I agree, the bias in this article is extreme and at variance even with the facts uncovered by military criminal investigators working to build a case for the prosecution (some dead Iraqi men were armed with fully automatic assault rifles, for example). — Preceding unsigned comment added by 24.12.230.178 (talk) 03:56, 18 October 2013 (UTC)

I don't think you folks know what bias is. Maybe look into the mirror. Blaming Iraqis for having the audacity to not wanting to let an occupying army define itself into compliance with international law is rich. --95.90.54.245 (talk) 09:26, 24 October 2015 (UTC)

Repeated deletion of the Category: "Massacres in Iraq"

Please [stop deleting] content you do not like. Intention is not needed for a massacre, more than enough sources call it a massacre. Categories are helpful for people to find the stuff they are looking for. That you personally think that the slaughtering of these people is not a massacre does not matter and it just speaks for you. The category is needed so that people can find the article under the category they are looking for. Enough people and sources think it is a massacre and enough people and sources have call it a massacre. Rura88 (talk) 19:19, 26 January 2012 (UTC)

* **YOUR GOAL**
Please carry the talk-page discussion above, about the article's bias and its category, further from where it stops.

* **Pictures paired with their source code**
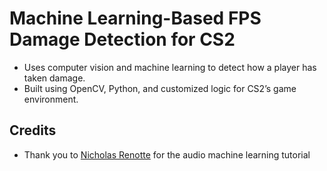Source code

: # Machine Learning-Based FPS Damage Detection for CS2
- Uses computer vision and machine learning to detect how a player has taken damage.
- Built using OpenCV, Python, and customized logic for CS2’s game environment.


## Credits
- Thank you to [Nicholas Renotte](https://www.youtube.com/watch?v=ZLIPkmmDJAc) for the audio machine learning tutorial


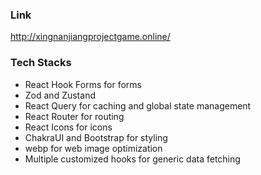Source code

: ### Link
http://xingnanjiangprojectgame.online/

### Tech Stacks
* React Hook Forms for forms
* Zod and Zustand
* React Query for caching and global state management
* React Router for routing
* React Icons for icons
* ChakraUI and Bootstrap for styling
* webp for web image optimization
* Multiple customized hooks for generic data fetching
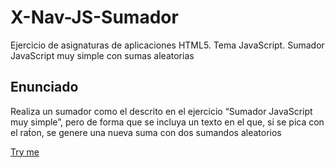 # X-Nav-JS-Sumador
Ejercicio de asignaturas de aplicaciones HTML5. Tema JavaScript. Sumador JavaScript muy simple con sumas aleatorias

## Enunciado

Realiza un sumador como el descrito en el ejercicio “Sumador JavaScript muy simple”, pero de forma que se incluya un texto en el que, si se pica con el rat́on, se genere una nueva suma con dos sumandos aleatorios

[Try me](https://damapin.github.io/X-Nav-JS-Sumador/)
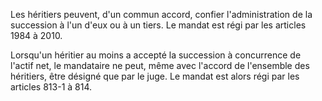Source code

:   
Les héritiers peuvent, d'un commun accord, confier l'administration de la succession à l'un d'eux ou à un tiers. Le mandat est régi par les articles 1984 à 2010.   

  
Lorsqu'un héritier au moins a accepté la succession à concurrence de l'actif net, le mandataire ne peut, même avec l'accord de l'ensemble des héritiers, être désigné que par le juge. Le mandat est alors régi par les articles 813-1 à 814.  
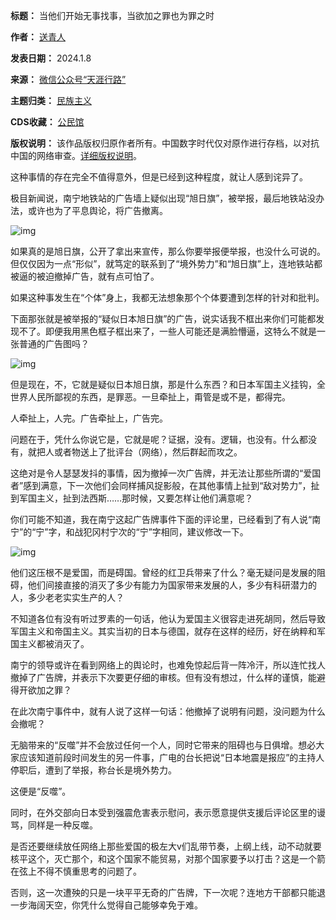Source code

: 

**标题：** 当他们开始无事找事，当欲加之罪也为罪之时  

**作者：** [送青人](https://chinadigitaltimes.net/space/天涯行路)  

**发表日期：** 2024.1.8  

**来源：** [微信公众号“天涯行路”](https://web.archive.org/web/https://mp.weixin.qq.com/s/fXwQICducm9Axsw59Uc_ag)  

**主题归类：** [民族主义](https://chinadigitaltimes.net/space/民族主义)  

**CDS收藏：** [公民馆](https://chinadigitaltimes.net/space/%E5%85%AC%E6%B0%91%E9%A6%86)  

**版权说明：** 该作品版权归原作者所有。中国数字时代仅对原作进行存档，以对抗中国的网络审查。[详细版权说明](https://chinadigitaltimes.net/chinese/copyright)。


这种事情的存在完全不值得意外，但是已经到这种程度，就让人感到诧异了。


极目新闻说，南宁地铁站的广告墙上疑似出现“旭日旗”，被举报，最后地铁站没办法，或许也为了平息舆论，将广告撤离。


![img](https://chinadigitaltimes.net/chinese/files/2024/01/post-703944-659c6ec07194e.png)


如果真的是旭日旗，公开了拿出来宣传，那么你要举报便举报，也没什么可说的。但仅仅因为一点“形似”，就笃定的联系到了“境外势力”和“旭日旗”上，连地铁站都被逼的被迫撤掉广告，就有点可怕了。


如果这种事发生在“个体”身上，我都无法想象那个个体要遭到怎样的针对和批判。


下面那张就是被举报的“疑似日本旭日旗”的广告，说实话我不框出来你们可能都发现不了。即便我用黑色框子框出来了，一些人可能还是满脸懵逼，这特么不就是一张普通的广告图吗？


![img](https://chinadigitaltimes.net/chinese/files/2024/01/post-703944-659c6ec0a7974.png)


但是现在，不，它就是疑似日本旭日旗，那是什么东西？和日本军国主义挂钩，全世界人民所鄙视的东西，是罪恶。一旦牵扯上，甭管是或不是，都得完。


人牵扯上，人完。广告牵扯上，广告完。


问题在于，凭什么你说它是，它就是呢？证据，没有。逻辑，也没有。什么都没有，就把人或者物送上了批评台（网络），然后群起而攻之。


这绝对是令人瑟瑟发抖的事情，因为撤掉一次广告牌，并无法让那些所谓的“爱国者”感到满意，下一次他们会同样捕风捉影般，在其他事情上扯到“敌对势力”，扯到军国主义，扯到法西斯……那时候，又要怎样让他们满意呢？


你们可能不知道，我在南宁这起广告牌事件下面的评论里，已经看到了有人说“南宁”的“宁”字，和战犯冈村宁次的“宁”字相同，建议修改一下。


![img](https://chinadigitaltimes.net/chinese/files/2024/01/post-703944-659c6ec0d0f07.png)


他们这压根不是爱国，而是碍国。曾经的红卫兵带来了什么？毫无疑问是发展的阻碍，他们间接直接的消灭了多少有能力为国家带来发展的人，多少有科研潜力的人，多少老老实实生产的人？


不知道各位有没有听过罗素的一句话，他认为爱国主义很容走进死胡同，然后导致军国主义和帝国主义。其实当初的日本与德国，就存在这样的经历，好在纳粹和军国主义都被消灭了。


南宁的领导或许在看到网络上的舆论时，也难免惊起后背一阵冷汗，所以连忙找人撤掉了广告牌，并表示下次要更仔细的审核。但有没有想过，什么样的谨慎，能避得开欲加之罪？


在此次南宁事件中，就有人说了这样一句话：他撤掉了说明有问题，没问题为什么会撤呢？


无脑带来的“反噬”并不会放过任何一个人，同时它带来的阻碍也与日俱增。想必大家应该知道前段时间发生的另一件事，广电的台长把说“日本地震是报应”的主持人停职后，遭到了举报，称台长是境外势力。


这便是“反噬”。


同时，在外交部向日本受到强震危害表示慰问，表示愿意提供支援后评论区里的谩骂，同样是一种反噬。


是否还要继续放任网络上那些爱国的极左大v们乱带节奏，上纲上线，动不动就要核平这个，灭亡那个，和这个国家不能贸易，对那个国家要予以打击？这是一个箭在弦上不得不慎重思考的问题了。


否则，这一次遭殃的只是一块平平无奇的广告牌，下一次呢？连地方干部都只能退一步海阔天空，你凭什么觉得自己能够幸免于难。

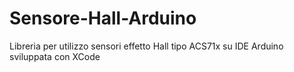 # Sensore-Hall-Arduino
Libreria per utilizzo sensori effetto Hall tipo ACS71x su IDE Arduino sviluppata con XCode
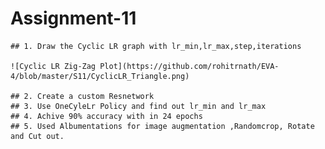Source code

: # Assignment-11

	## 1. Draw the Cyclic LR graph with lr_min,lr_max,step,iterations

	![Cyclic LR Zig-Zag Plot](https://github.com/rohitrnath/EVA-4/blob/master/S11/CyclicLR_Triangle.png)

	## 2. Create a custom Resnetwork
	## 3. Use OneCyleLr Policy and find out lr_min and lr_max
	## 4. Achive 90% accuracy with in 24 epochs
	## 5. Used Albumentations for image augmentation ,Randomcrop, Rotate and Cut out.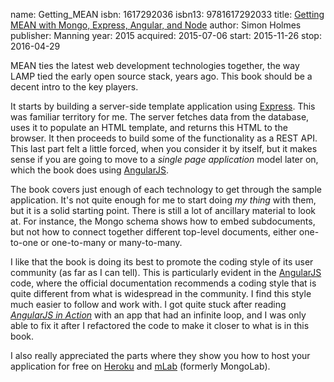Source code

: name: Getting_MEAN
isbn: 1617292036
isbn13: 9781617292033
title: [Getting MEAN with Mongo, Express, Angular, and Node](http://amzn.com/1617292036)
author: Simon Holmes
publisher: Manning
year: 2015
acquired: 2015-07-06
start: 2015-11-26
stop: 2016-04-29

MEAN ties the latest web development technologies together, the way LAMP tied
the early open source stack, years ago.  This book should be a decent intro to
the key players.

It starts by building a server-side template application using
[Express](http://expressjs.com/).  This was familiar territory for me.  The
server fetches data from the database, uses it to populate an HTML template, and
returns this HTML to the browser.  It then proceeds to build some of the
functionality as a REST API.  This last part felt a little forced, when you
consider it by itself, but it makes sense if you are going to move to a
_single page application_ model later on, which the book does using
[AngularJS](https://angularjs.org/).

The book covers just enough of each technology to get through the sample
application.  It's not quite enough for me to start doing _my thing_ with them,
but it is a solid starting point.  There is still a lot of ancillary material to
look at.  For instance, the Mongo schema shows how to embed subdocuments, but
not how to connect together different top-level documents, either one-to-one or
one-to-many or many-to-many.

I like that the book is doing its best to promote the coding style of its user
community (as far as I can tell).  This is particularly evident in the
[AngularJS](https://angularjs.org/) code, where the official documentation
recommends a coding style that is quite different from what is widespread in the
community.  I find this style much easier to follow and work with.  I got quite
stuck after reading [_AngularJS in Action_](#AngularJS_in_Action) with an
app that had an infinite loop, and I was only able to fix it after I refactored
the code to make it closer to what is in this book.

I also really appreciated the parts where they show you how to host your
application for free on [Heroku](https://heroku.com/) and
[mLab](https://mlab.com/) (formerly MongoLab).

* **THE ANSWER**
There's a lot of content I don't like that I don't delete. I deleted this one because it's wrong, not neutral, and it's a BLP. And, let's face it, your viewpoint is out of date. The "cover up" claims were known to be B.S. years ago.
Newspapers sometimes qualify the word "massacre" with quotes because critics do use the word. Sometimes you'll see a reporter use it because they're just plain ignorant. They've watched a few Star Trek reruns, read a few graphic novels, and thought they understood how the military works. You'll also see "massacre" in headlines, without being in the story, when the reporter knows it's not a massacre but the editor either doesn't know any better, or thinks it will sell newspapers. Foreign newspapers, columnists, and bloggers will call it a massacre, but they don't care. They don't have the BLP issues that we do. There's even a BLP warning on this talk page.
If every mass killing was a massacre then we'd call the Costa Concordia disaster a massacre, too. But that's not a massacre, and neither is this.
As for the people looking at the categories for civilian deaths, that's the very reason we have a category for civilian deaths. Haditha is already listed. People looking for any major incidents involving civilian deaths will find it there. The massacre categories are where they go if they want to find genuine massacres.
-- Randy2063 (talk) 00:56, 27 January 2012 (UTC)
Your description about what a massacre is and your interpretation of the sources are plain wrong and your arguments are along the lines of someone who denies the holocaust.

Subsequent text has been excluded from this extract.